WHAT YOU HAVE TO DO. With images excluded, write out each entry below exactly as given.

===== DATA FOR PROCESSING =====

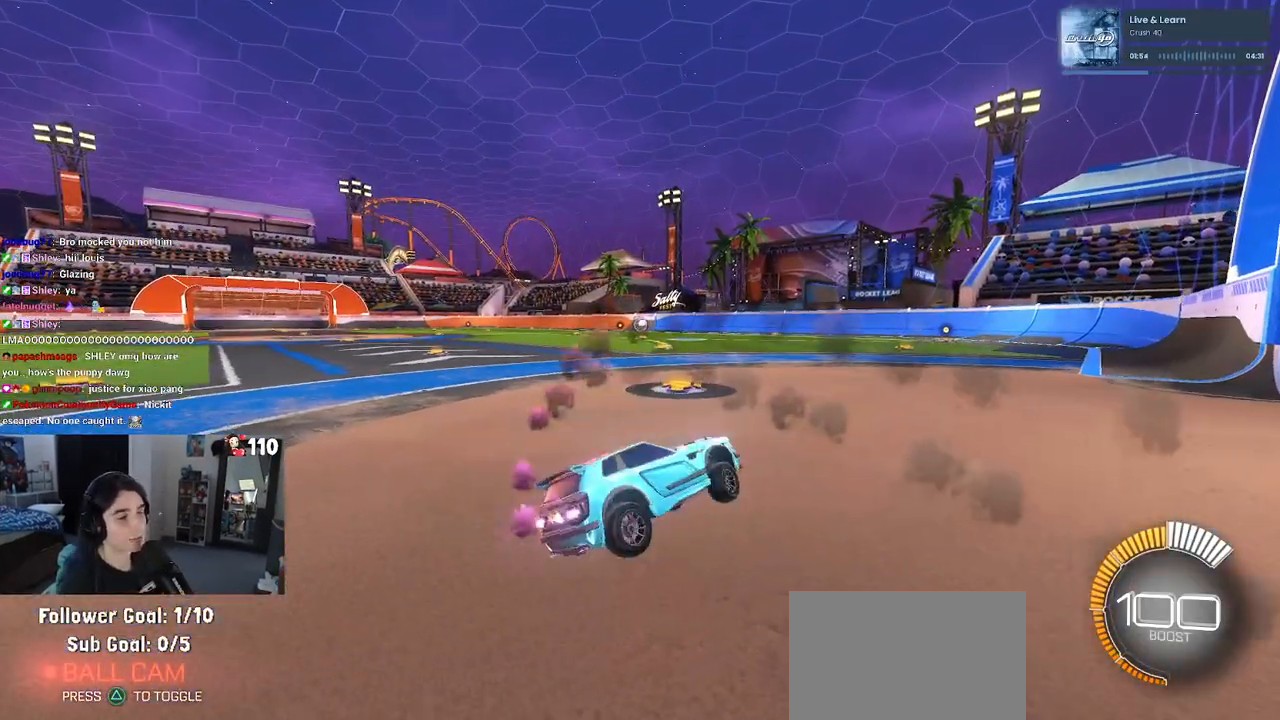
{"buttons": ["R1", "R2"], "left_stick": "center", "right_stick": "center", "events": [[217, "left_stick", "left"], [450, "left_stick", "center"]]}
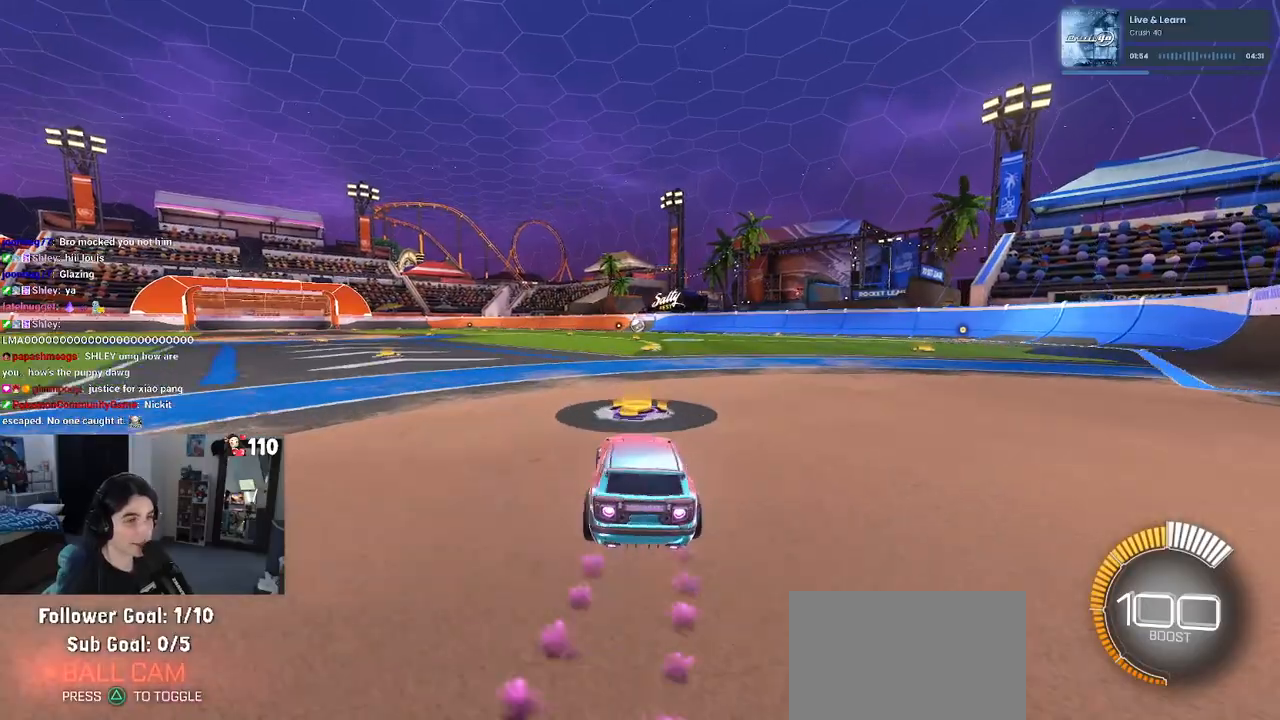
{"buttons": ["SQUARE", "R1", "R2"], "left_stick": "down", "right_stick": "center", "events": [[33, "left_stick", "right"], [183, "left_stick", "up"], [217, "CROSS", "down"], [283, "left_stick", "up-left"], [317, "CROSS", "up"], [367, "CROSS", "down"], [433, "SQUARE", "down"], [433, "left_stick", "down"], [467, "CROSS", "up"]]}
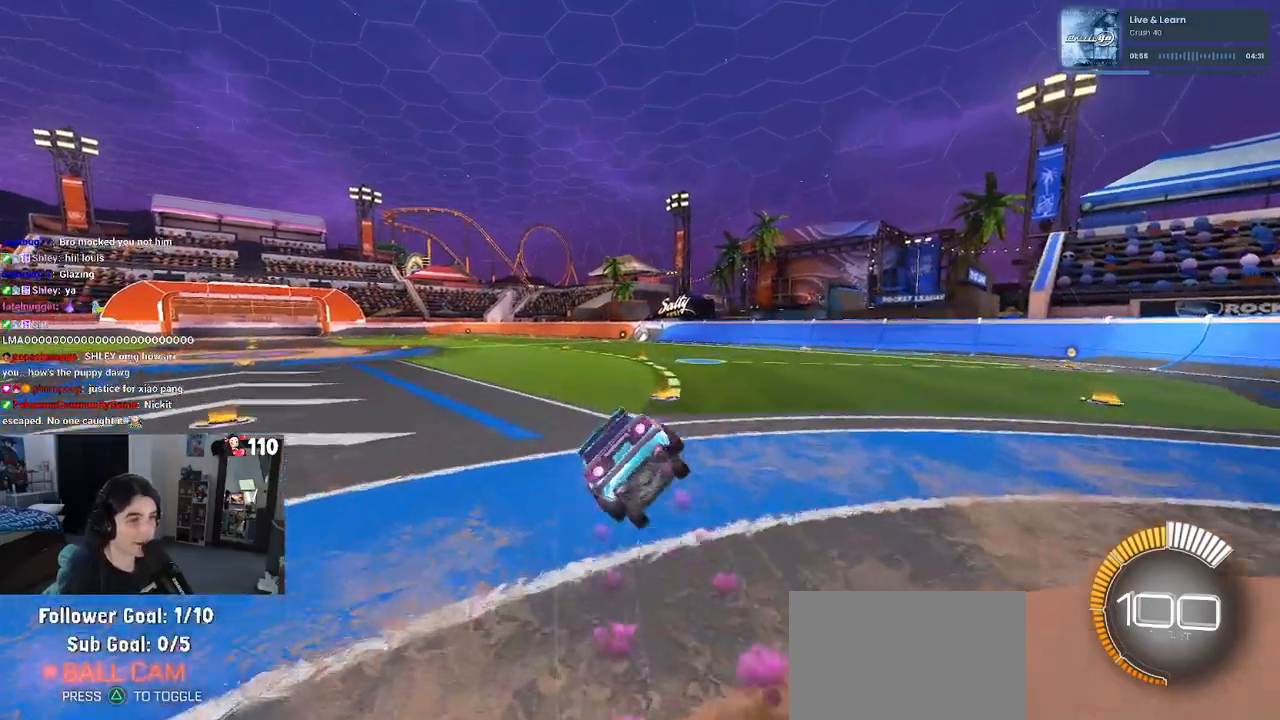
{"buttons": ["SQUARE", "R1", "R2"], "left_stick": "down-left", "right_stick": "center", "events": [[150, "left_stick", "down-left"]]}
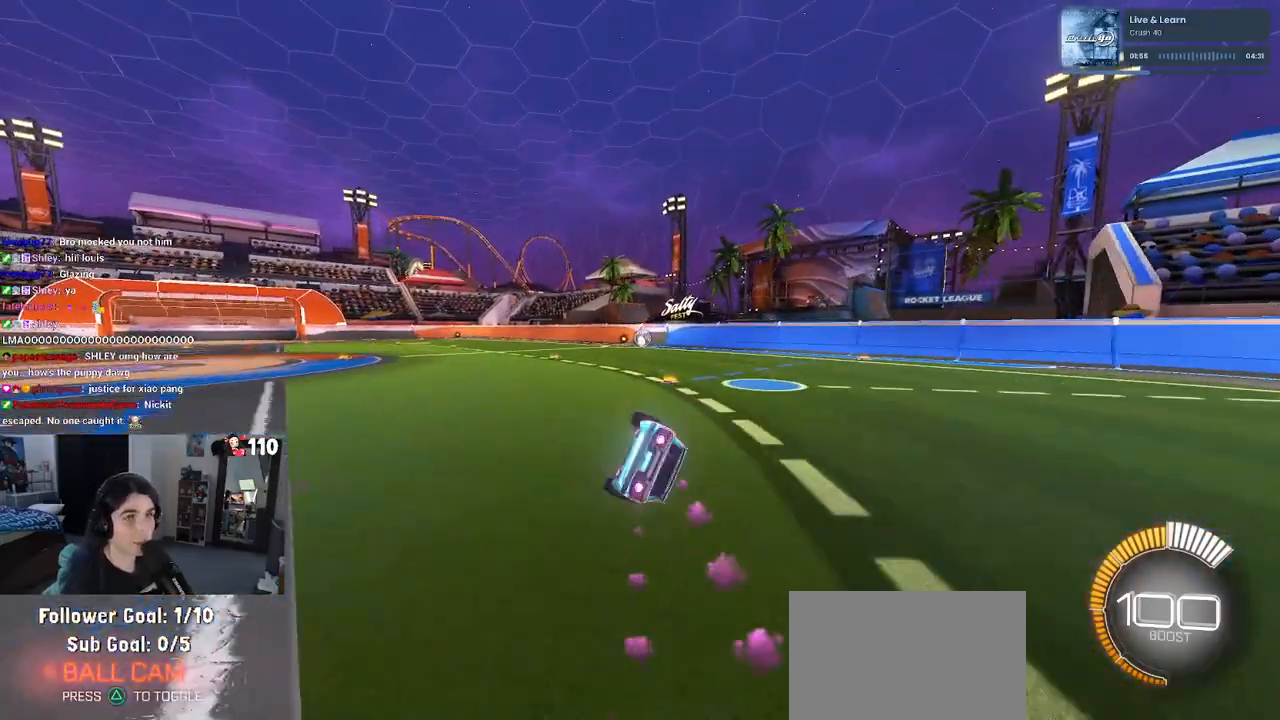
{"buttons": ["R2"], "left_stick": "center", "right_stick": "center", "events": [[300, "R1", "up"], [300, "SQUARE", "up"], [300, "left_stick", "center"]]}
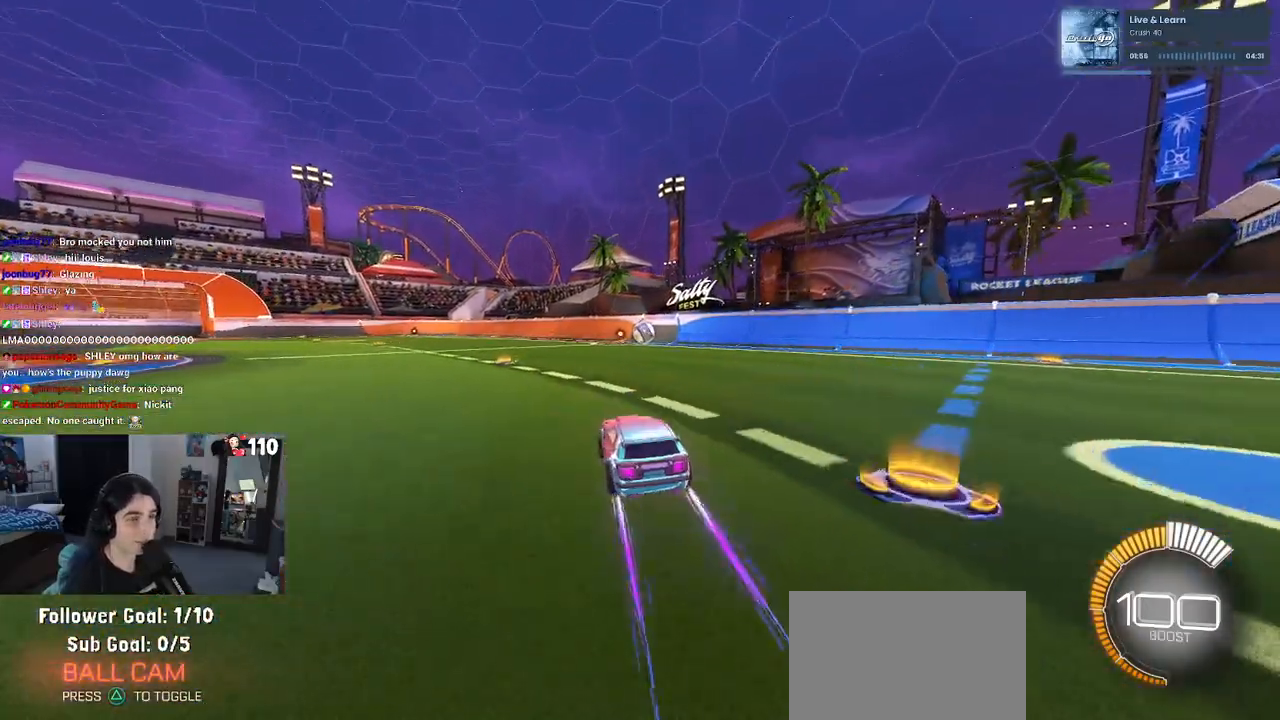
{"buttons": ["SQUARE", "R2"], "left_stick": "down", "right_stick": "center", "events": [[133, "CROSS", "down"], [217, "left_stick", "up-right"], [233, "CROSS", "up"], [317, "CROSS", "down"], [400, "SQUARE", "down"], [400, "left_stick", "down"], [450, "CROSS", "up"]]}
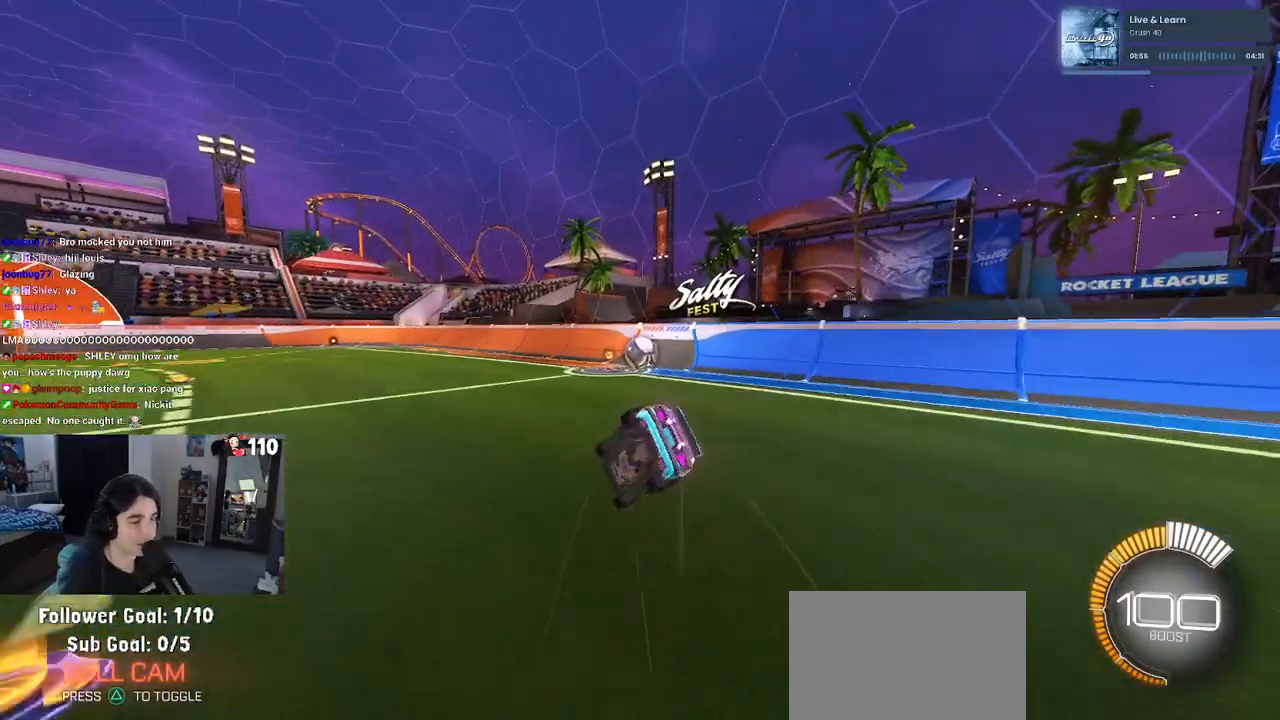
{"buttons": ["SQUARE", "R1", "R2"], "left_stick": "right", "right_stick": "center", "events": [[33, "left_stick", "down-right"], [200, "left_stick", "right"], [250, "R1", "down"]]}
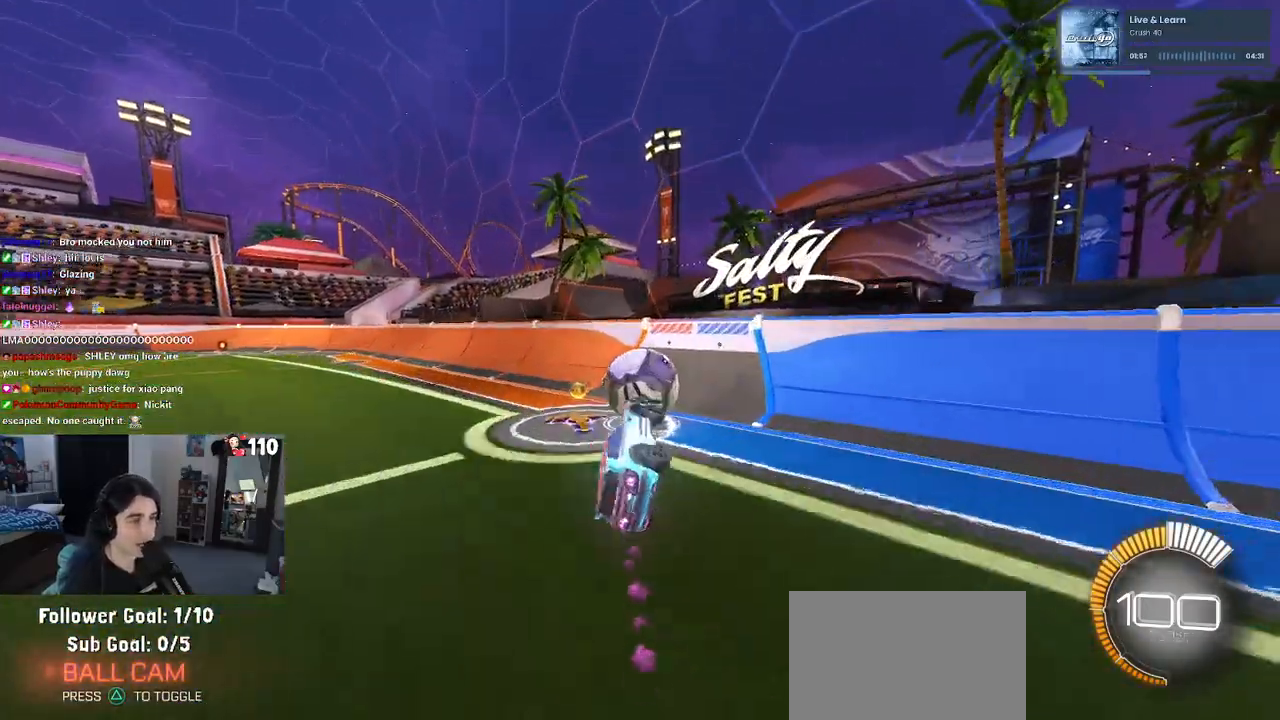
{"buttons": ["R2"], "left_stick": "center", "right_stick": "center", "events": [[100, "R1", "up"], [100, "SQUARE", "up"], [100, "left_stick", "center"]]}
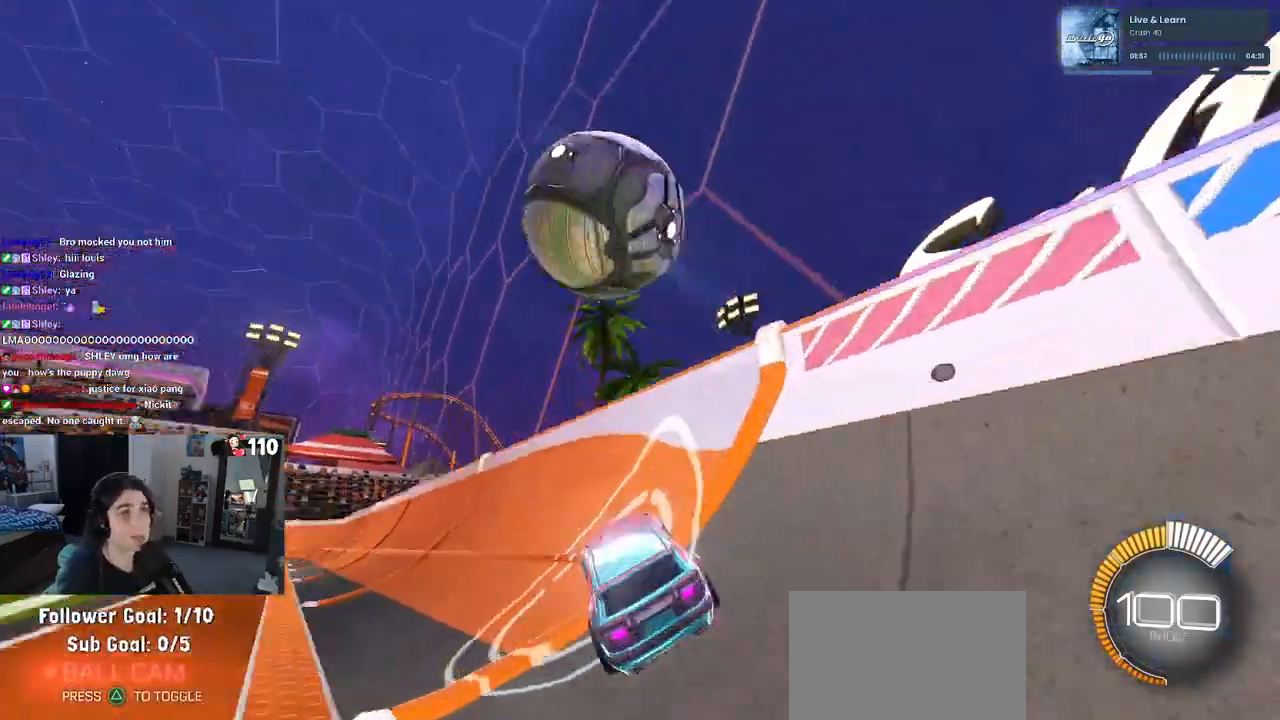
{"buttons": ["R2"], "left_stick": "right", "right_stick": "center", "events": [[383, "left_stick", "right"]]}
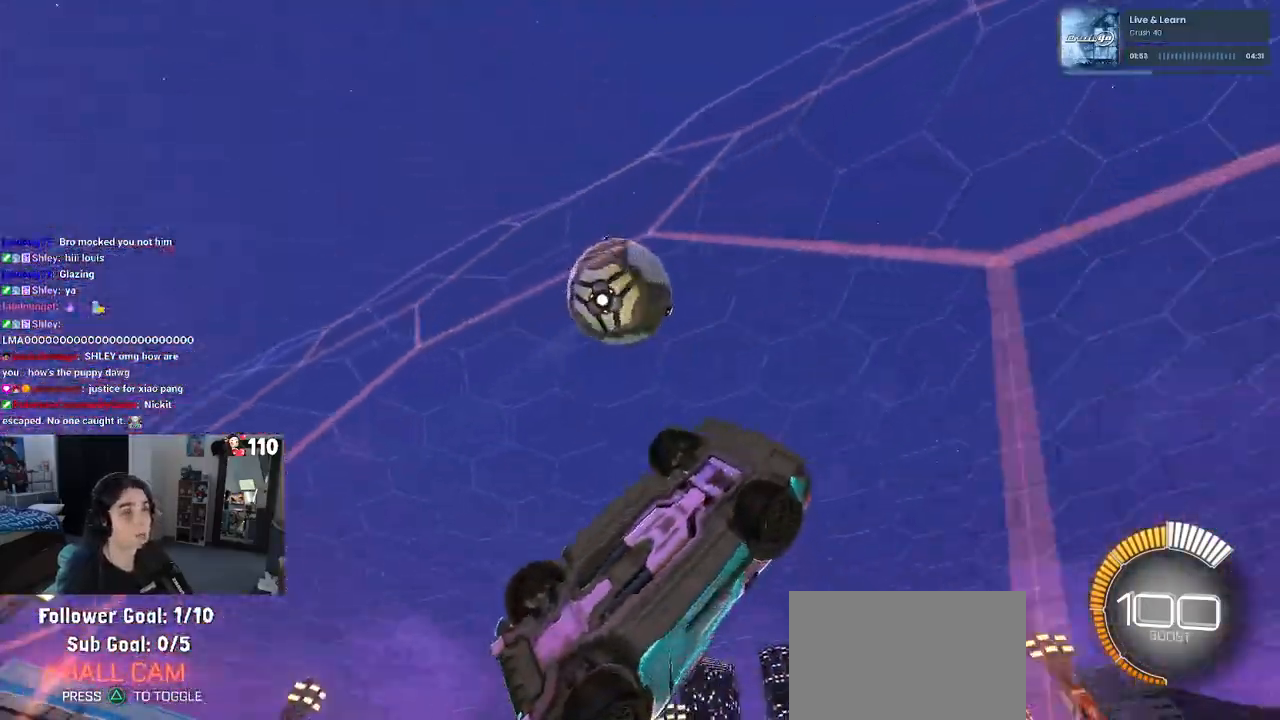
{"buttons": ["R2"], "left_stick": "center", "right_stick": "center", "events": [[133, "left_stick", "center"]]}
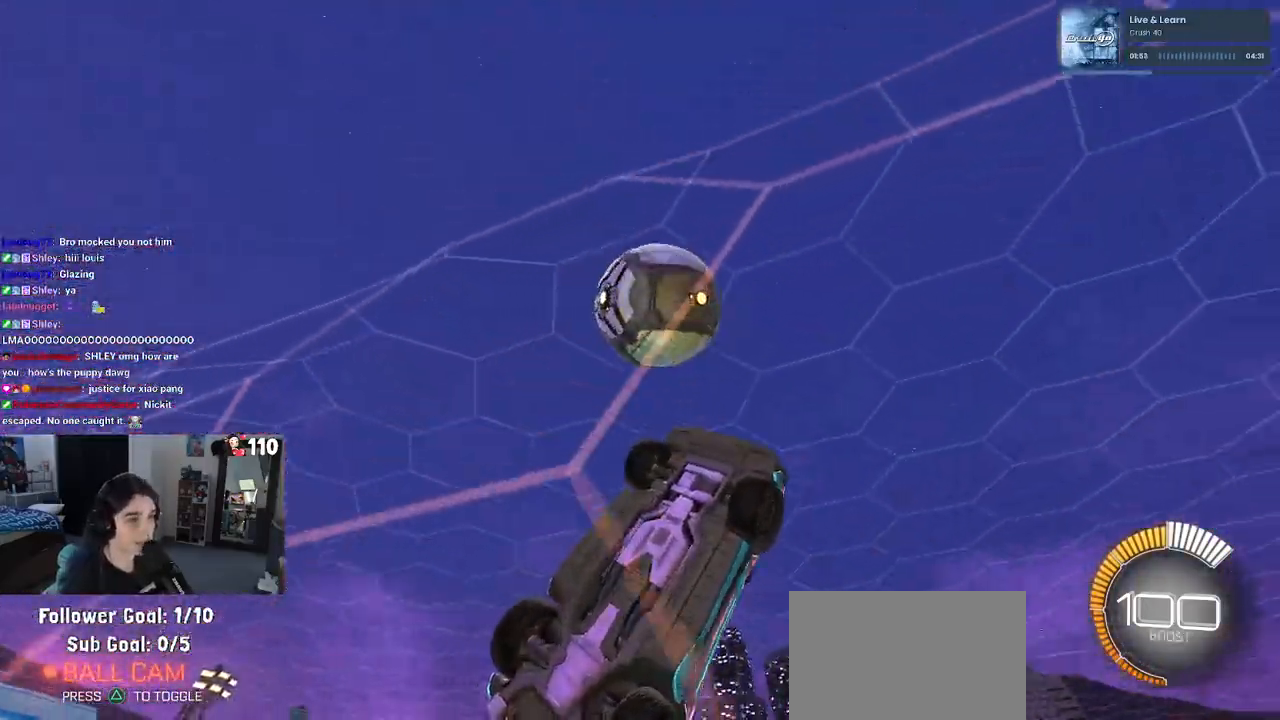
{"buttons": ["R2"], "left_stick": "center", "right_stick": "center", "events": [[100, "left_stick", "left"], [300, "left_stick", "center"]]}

=====

RESULT OF THIS TASK.
{"buttons": ["R1", "R2"], "left_stick": "center", "right_stick": "center", "events": [[217, "left_stick", "left"], [450, "left_stick", "center"]]}
{"buttons": ["SQUARE", "R1", "R2"], "left_stick": "down", "right_stick": "center", "events": [[33, "left_stick", "right"], [183, "left_stick", "up"], [217, "CROSS", "down"], [283, "left_stick", "up-left"], [317, "CROSS", "up"], [367, "CROSS", "down"], [433, "SQUARE", "down"], [433, "left_stick", "down"], [467, "CROSS", "up"]]}
{"buttons": ["SQUARE", "R1", "R2"], "left_stick": "down-left", "right_stick": "center", "events": [[150, "left_stick", "down-left"]]}
{"buttons": ["R2"], "left_stick": "center", "right_stick": "center", "events": [[300, "R1", "up"], [300, "SQUARE", "up"], [300, "left_stick", "center"]]}
{"buttons": ["SQUARE", "R2"], "left_stick": "down", "right_stick": "center", "events": [[133, "CROSS", "down"], [217, "left_stick", "up-right"], [233, "CROSS", "up"], [317, "CROSS", "down"], [400, "SQUARE", "down"], [400, "left_stick", "down"], [450, "CROSS", "up"]]}
{"buttons": ["SQUARE", "R1", "R2"], "left_stick": "right", "right_stick": "center", "events": [[33, "left_stick", "down-right"], [200, "left_stick", "right"], [250, "R1", "down"]]}
{"buttons": ["R2"], "left_stick": "center", "right_stick": "center", "events": [[100, "R1", "up"], [100, "SQUARE", "up"], [100, "left_stick", "center"]]}
{"buttons": ["R2"], "left_stick": "right", "right_stick": "center", "events": [[383, "left_stick", "right"]]}
{"buttons": ["R2"], "left_stick": "center", "right_stick": "center", "events": [[133, "left_stick", "center"]]}
{"buttons": ["R2"], "left_stick": "center", "right_stick": "center", "events": [[100, "left_stick", "left"], [300, "left_stick", "center"]]}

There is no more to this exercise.